Man that sucks. Back last year I had got 20 of them and I had lost 14 in a month. This time I got 5 and they are doing well. Hope you dont loss anymore. GL


----------



## SandNukka15 (Nov 16, 2010)

THE BLACK PIRANHA said:


> Man that sucks. Back last year I had got 20 of them and I had lost 14 in a month. This time I got 5 and they are doing well. Hope you dont loss anymore. GL


how big of tank did you have them in?


----------



## Piranha-Freak101 (Dec 8, 2010)

danggg


----------



## Bacon Of Time (Feb 1, 2011)

Canables, Onlything i dislike about fish.


----------



## BRUNER247 (Jun 2, 2010)

Lol that's why I like piranha.


----------



## Piranha-Freak101 (Dec 8, 2010)

BRUNER247 said:


> Lol that's why I like piranha.


----------



## chrscap (Feb 16, 2007)

you should try up the feedings. these dead macs are half eaten and also for the fact theyre young, they need to be fed a lot. that will put some impact on their aggressive hunger behavior.


----------



## GuNSm0k3 (Sep 7, 2010)

I thought I was on a streak for a while just over a month since the last one,
Sand there in a 100 gal
remaining 4, 3 r about the same size with 1 smaller guy
rip


----------



## RiptideRush (Jan 22, 2011)

11 down to 4. That hurts. I hope the little one bulks up some. You must be frustrated coming home to this.


----------



## THE BLACK PIRANHA (Dec 8, 2003)

I feel you I had just picked up 5 wild Macs and they took one out the other day so down to 4 wild and 5 captive.


----------



## Piranha-Freak101 (Dec 8, 2010)

THE BLACK PIRANHA said:


> I feel you I had just picked up 5 wild Macs and they took one out the other day so down to 4 wild and 5 captive.

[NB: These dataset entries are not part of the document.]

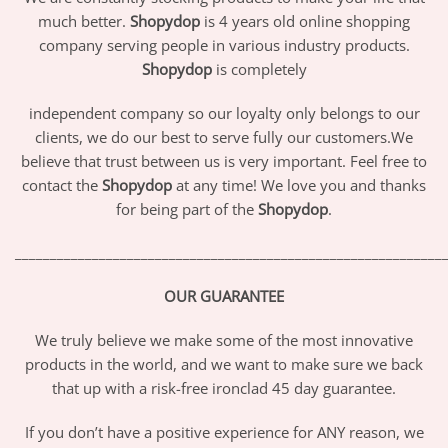
much better.
Shopydop
is 4 years old online shopping
company serving people in various industry products.
Shopydop
is completely
independent company so our loyalty only belongs to our
clients, we do our best to serve fully our customers.We
believe that trust between us is very important. Feel free to
contact the
Shopydop
at any time! We love you and thanks
for being part of the
Shopydop
.
_____________________________________________________________
OUR GUARANTEE
We truly believe we make some of the most innovative
products in the world, and we want to make sure we back
that up with a risk-free ironclad 45 day guarantee.
If you don’t have a positive experience for ANY reason, we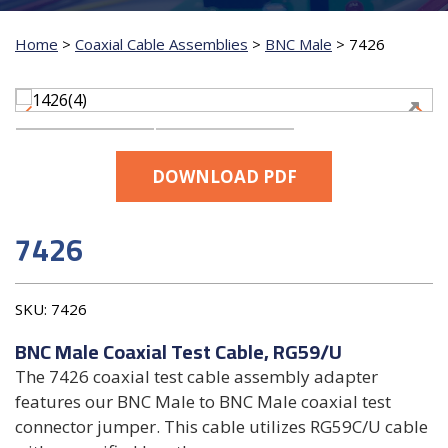
Home
>
Coaxial Cable Assemblies
>
BNC Male
>
7426
DOWNLOAD PDF
7426
SKU:
7426
BNC Male Coaxial Test Cable, RG59/U
The 7426 coaxial test cable assembly adapter
features our BNC Male to BNC Male coaxial test
connector jumper. This cable utilizes RG59C/U cable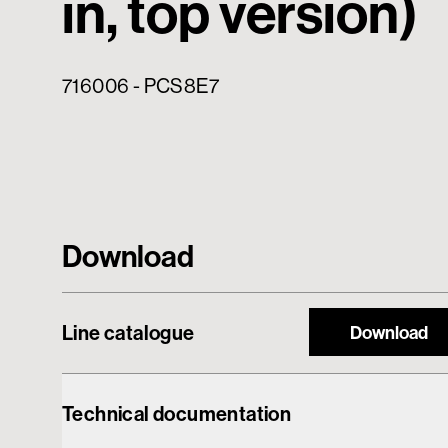
in, top version)
716006 - PCS8E7
Download
Line catalogue
Download
Technical documentation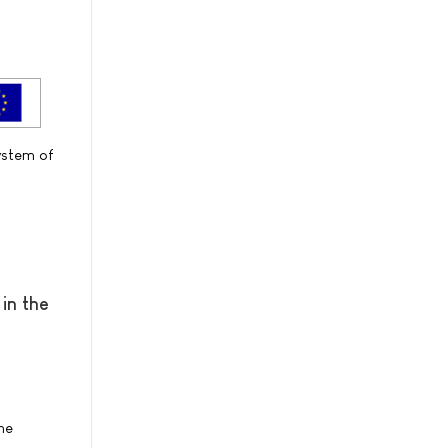
ystem of
in the
he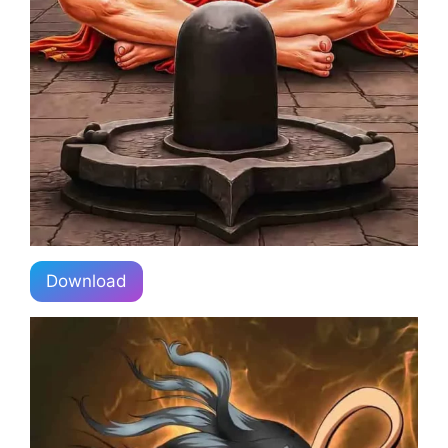
Download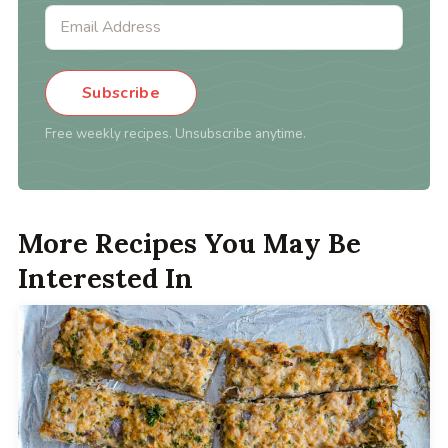
Subscribe
Free weekly recipes. Unsubscribe anytime.
More Recipes You May Be
Interested In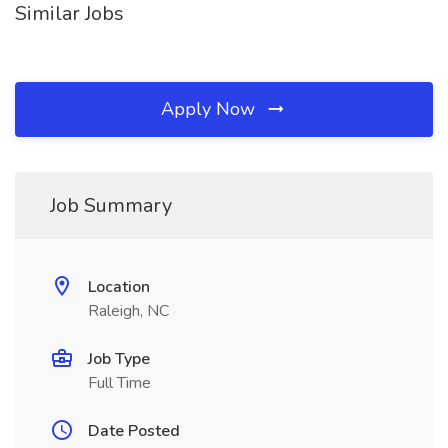
Similar Jobs
Apply Now
Job Summary
Location
Raleigh, NC
Job Type
Full Time
Date Posted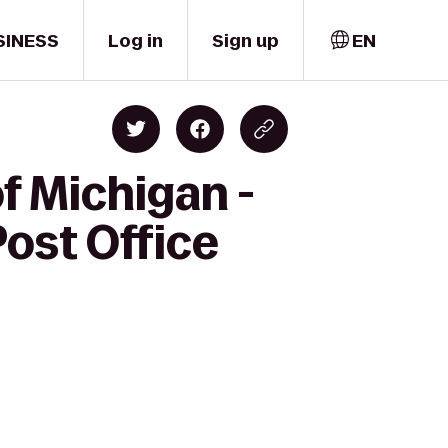
SINESS
Log in
Sign up
EN
f Michigan -
ost Office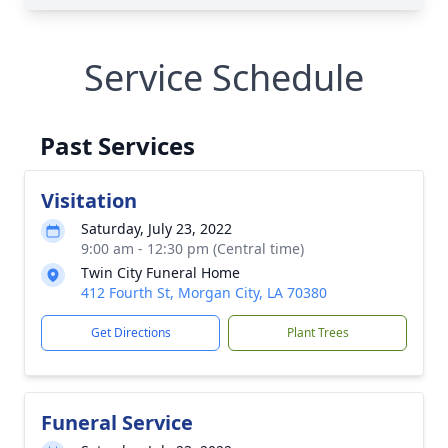
Service Schedule
Past Services
Visitation
Saturday, July 23, 2022
9:00 am - 12:30 pm (Central time)
Twin City Funeral Home
412 Fourth St, Morgan City, LA 70380
Get Directions
Plant Trees
Funeral Service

i bought a mac from aquascape.. you think its wild or captive sorry im


----------



## shaneb (May 4, 2010)

OT- P freak do yours have red or clear eyes?


----------



## GuNSm0k3 (Sep 7, 2010)

So this shoal is a right off, lost another today at 4" these guys r unstoppable. 
2 left its only a matter of time, 11 months in and have lost 9, don't like my odds.
Thinking about switching it up now that I cant have my shoal something bigger maybe
solo black diamond rhom? It's hard to get one of these mac's over 6-7 idk just frustrated atm


----------



## Piranha-Freak101 (Dec 8, 2010)

Sorry to hear that


----------